Boeing will cut 17,000 jobs – 10 per cent of its global workforce – delay first deliveries of its 777X jet by a year and record $5 billion in losses in the third quarter, as the US planemaker continues to spiral during a month-long strike.
Chief executive Kelly Ortberg said in a message to employees that the significant downsizing is necessary “to align with our financial reality” after an ongoing strike by 33,000 US West Coast workers halted production of its 737 MAX, 767 and 777 jets.
“We reset our workforce levels to align with our financial reality and to a more focused set of priorities. Over the coming months, we are planning to reduce the size of our total workforce by roughly 10pc. These reductions will include executives, managers and employees,” Ortberg’s message said.
The sweeping changes are a big move by Ortberg, who arrived in August at the helm of the beleaguered planemaker promising to reset relations with the union and its employees.
Boeing recorded pre-tax earnings charges totalling $5bn for its defence business and two commercial plane programmes. On September 20, Boeing ousted the head of its troubled space and defence unit Ted Colbert.
Boeing, which reports third-quarter earnings on October 23, said in a separate release it now expects revenue of $17.8bn, a loss per share of $9.97, and a better-than-expected negative operating cash flow of $1.3bn.
Analysts on average were expecting Boeing to generate quarterly cash burn of negative $3.8bn, according to LSEG data.

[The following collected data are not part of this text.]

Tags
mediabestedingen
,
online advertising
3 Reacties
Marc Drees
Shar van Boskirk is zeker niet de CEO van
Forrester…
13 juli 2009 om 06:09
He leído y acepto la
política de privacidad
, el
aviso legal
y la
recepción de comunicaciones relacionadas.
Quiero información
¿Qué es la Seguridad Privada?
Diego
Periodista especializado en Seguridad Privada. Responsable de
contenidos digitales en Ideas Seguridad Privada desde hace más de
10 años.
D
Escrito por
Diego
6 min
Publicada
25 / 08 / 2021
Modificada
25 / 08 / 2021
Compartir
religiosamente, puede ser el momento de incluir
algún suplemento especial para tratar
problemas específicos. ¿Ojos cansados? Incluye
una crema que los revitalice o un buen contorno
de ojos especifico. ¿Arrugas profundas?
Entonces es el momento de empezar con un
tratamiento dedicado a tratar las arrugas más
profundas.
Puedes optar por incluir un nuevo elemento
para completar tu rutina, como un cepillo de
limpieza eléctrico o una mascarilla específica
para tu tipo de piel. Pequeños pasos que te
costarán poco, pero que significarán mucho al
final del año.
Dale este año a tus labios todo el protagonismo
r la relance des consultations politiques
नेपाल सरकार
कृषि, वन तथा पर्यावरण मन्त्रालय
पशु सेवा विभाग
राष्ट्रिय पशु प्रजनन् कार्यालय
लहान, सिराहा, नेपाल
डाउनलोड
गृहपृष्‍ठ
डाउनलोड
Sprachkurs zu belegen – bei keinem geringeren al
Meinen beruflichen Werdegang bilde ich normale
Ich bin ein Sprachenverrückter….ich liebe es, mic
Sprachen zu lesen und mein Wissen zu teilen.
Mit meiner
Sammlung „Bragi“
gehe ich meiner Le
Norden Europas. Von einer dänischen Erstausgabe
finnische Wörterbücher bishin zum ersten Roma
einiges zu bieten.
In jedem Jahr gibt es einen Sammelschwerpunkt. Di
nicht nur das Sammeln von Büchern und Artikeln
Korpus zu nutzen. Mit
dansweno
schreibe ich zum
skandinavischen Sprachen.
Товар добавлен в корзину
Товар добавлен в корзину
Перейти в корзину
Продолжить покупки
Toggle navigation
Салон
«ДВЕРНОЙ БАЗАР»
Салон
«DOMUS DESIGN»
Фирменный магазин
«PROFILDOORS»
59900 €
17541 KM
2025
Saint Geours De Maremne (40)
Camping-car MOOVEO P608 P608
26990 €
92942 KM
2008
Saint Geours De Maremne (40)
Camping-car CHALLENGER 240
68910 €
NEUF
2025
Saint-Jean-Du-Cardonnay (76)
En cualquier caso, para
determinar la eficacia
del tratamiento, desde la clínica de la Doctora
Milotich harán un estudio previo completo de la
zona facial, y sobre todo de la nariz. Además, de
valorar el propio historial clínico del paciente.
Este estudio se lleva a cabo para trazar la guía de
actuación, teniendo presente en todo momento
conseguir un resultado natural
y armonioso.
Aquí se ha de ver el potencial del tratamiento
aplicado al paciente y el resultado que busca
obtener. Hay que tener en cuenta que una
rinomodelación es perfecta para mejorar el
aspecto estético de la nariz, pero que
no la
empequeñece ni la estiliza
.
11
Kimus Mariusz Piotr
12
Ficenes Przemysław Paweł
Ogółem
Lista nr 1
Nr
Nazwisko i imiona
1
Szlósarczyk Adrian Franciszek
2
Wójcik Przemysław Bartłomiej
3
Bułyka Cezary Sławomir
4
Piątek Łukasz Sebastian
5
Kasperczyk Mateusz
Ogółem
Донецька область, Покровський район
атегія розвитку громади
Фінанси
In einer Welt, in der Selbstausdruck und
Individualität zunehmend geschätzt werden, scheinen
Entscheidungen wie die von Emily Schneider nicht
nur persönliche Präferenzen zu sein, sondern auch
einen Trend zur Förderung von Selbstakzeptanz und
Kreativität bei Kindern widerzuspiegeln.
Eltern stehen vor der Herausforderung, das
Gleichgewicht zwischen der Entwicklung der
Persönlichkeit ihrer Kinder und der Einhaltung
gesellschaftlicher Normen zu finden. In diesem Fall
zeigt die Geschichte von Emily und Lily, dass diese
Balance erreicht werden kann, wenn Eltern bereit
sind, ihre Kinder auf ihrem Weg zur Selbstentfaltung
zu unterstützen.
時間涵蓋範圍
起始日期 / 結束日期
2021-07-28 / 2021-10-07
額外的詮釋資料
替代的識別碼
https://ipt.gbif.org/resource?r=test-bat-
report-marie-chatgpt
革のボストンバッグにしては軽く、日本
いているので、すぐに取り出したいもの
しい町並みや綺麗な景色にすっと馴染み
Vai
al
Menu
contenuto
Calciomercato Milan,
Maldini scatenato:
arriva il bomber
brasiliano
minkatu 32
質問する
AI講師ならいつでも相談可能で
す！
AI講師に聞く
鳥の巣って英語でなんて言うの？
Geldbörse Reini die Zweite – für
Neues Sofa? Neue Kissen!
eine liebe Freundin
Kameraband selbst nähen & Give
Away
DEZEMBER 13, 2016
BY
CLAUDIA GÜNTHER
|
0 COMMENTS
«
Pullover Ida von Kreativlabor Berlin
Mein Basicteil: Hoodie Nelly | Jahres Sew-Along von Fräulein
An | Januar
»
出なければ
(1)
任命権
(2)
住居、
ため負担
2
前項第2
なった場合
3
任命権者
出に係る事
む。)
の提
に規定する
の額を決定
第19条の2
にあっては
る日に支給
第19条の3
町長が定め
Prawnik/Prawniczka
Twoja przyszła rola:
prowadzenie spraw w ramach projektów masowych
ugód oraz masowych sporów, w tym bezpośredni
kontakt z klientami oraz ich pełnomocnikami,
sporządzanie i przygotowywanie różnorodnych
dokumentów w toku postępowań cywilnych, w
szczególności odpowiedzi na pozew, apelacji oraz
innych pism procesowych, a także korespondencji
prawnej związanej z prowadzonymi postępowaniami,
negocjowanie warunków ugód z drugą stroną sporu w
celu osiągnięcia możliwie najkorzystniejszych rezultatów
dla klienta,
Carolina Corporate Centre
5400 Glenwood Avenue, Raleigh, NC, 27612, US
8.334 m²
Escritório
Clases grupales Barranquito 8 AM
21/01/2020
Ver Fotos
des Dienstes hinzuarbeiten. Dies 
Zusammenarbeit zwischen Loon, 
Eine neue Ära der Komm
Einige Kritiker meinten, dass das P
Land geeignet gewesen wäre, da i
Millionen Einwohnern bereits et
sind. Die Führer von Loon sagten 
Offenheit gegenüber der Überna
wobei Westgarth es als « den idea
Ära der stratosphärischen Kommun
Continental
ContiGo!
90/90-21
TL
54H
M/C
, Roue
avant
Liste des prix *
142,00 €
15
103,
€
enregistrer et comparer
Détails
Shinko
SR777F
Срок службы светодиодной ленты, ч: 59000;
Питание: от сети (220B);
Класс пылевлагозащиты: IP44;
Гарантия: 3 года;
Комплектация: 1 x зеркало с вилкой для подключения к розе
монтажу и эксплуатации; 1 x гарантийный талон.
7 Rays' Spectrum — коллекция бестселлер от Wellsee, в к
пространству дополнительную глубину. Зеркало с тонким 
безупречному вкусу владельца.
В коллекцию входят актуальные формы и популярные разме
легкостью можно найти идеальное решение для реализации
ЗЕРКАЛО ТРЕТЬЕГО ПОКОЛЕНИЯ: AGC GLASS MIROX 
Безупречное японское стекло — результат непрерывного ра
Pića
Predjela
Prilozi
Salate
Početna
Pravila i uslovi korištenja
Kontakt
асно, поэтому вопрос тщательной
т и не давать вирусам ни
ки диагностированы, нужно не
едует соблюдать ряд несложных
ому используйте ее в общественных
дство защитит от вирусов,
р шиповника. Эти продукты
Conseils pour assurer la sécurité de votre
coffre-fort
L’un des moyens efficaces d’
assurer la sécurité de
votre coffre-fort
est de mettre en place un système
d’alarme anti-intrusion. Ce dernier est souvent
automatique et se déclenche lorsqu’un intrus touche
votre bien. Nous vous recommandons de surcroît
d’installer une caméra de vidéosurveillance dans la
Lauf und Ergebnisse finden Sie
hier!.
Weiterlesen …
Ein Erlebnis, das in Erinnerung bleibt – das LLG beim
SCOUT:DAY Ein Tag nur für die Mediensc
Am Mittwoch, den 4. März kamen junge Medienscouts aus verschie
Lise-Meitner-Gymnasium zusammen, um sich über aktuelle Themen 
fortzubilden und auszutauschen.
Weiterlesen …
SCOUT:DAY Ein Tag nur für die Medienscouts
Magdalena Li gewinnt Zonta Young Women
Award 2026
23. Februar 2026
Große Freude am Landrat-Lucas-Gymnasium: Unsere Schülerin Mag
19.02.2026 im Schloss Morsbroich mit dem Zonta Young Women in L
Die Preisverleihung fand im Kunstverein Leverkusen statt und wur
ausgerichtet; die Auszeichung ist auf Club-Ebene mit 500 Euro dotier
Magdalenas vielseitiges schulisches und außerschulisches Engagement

Thomas Hayes, equity manager at Great Hill Capital, said the layoffs could put pressure on employees to end the strike.
“Striking workers who temporarily do not have a paycheque do not want to become unemployed workers who permanently do not have a paycheque,” Hayes said in an email. “I would estimate the strike will be resolved within a week as these workers do not want to find themselves in the next batch of 17,000 cuts.”